I can remember when TV was limited to just four or five broadcast channels, and that was it. I remember when the first 36-channel cable box arrived, with much rejoicing. I remember the days when VCRs first emerged, and how long it took for me to spend the big bucks (then) to buy one. In other words, my formative years were steeped in non-directed viewing, and it’s taking me some time to unlearn those habits.
Directed viewing is the future, and a lot of the present. When you dig around online to find a particular old Looney Tunes cartoon, or when you order an episode of Downton Abbey on demand, or when you pop in a DVD or Blu-ray disc, that’s directed viewing. The old days of flopping on the couch and channel surfing to see what’s on, that’s non-directed.
Watching a lot of free-to-air TV networks, it’s easy to think, “Hey, I could run a channel as well as that.” FTA viewing is pretty much non-directed, unless you use a DVR with it. But satellite time is expensive, and internet streaming is pretty cheap. And that’s why I started experimenting with TVU Networks, as I explained a few posts ago.
You remember the old cartoon Falling Hare, where Bugs Bunny fights a gremlin? (You can watch it here.) The gremlin convinces Bugs to whack a bomb just right to make it go off. After a wild windup, just as he’s about to hit the bomb, Bugs stops short and yells, “What am I doing?” That was my flash of insight as I dug deeper into launching a 24-hour internet channel. It’s all in the difference between directed viewing and non-directed viewing.

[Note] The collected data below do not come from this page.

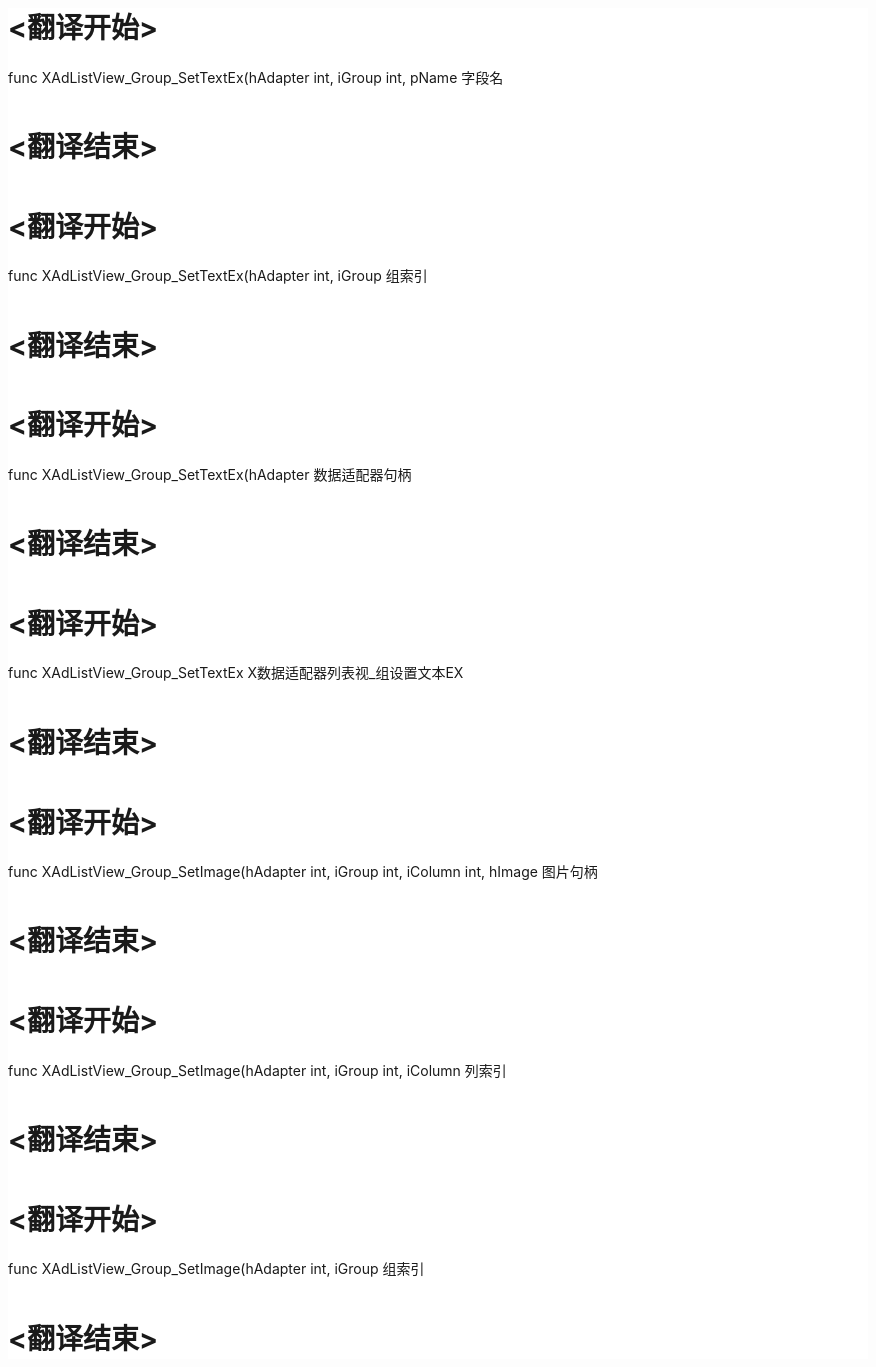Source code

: # <翻译开始>
func XAdListView_Group_SetTextEx(hAdapter int, iGroup int, pName
字段名
# <翻译结束>

# <翻译开始>
func XAdListView_Group_SetTextEx(hAdapter int, iGroup
组索引
# <翻译结束>

# <翻译开始>
func XAdListView_Group_SetTextEx(hAdapter
数据适配器句柄
# <翻译结束>

# <翻译开始>
func XAdListView_Group_SetTextEx
X数据适配器列表视_组设置文本EX
# <翻译结束>


# <翻译开始>
func XAdListView_Group_SetImage(hAdapter int, iGroup int, iColumn int, hImage
图片句柄
# <翻译结束>

# <翻译开始>
func XAdListView_Group_SetImage(hAdapter int, iGroup int, iColumn
列索引
# <翻译结束>

# <翻译开始>
func XAdListView_Group_SetImage(hAdapter int, iGroup
组索引
# <翻译结束>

If you’re on the internet already, you have a zillion on-demand options for viewing content, and you’ll probably use them. Directed viewing. If you just want to hit the couch and flip around, you’ll probably be watching broadcast TV or cable/satellite channels. Non-directed viewing. Put it all together, and a 24-hour online-only entertainment channel is probably a bad idea. Good thing I stopped!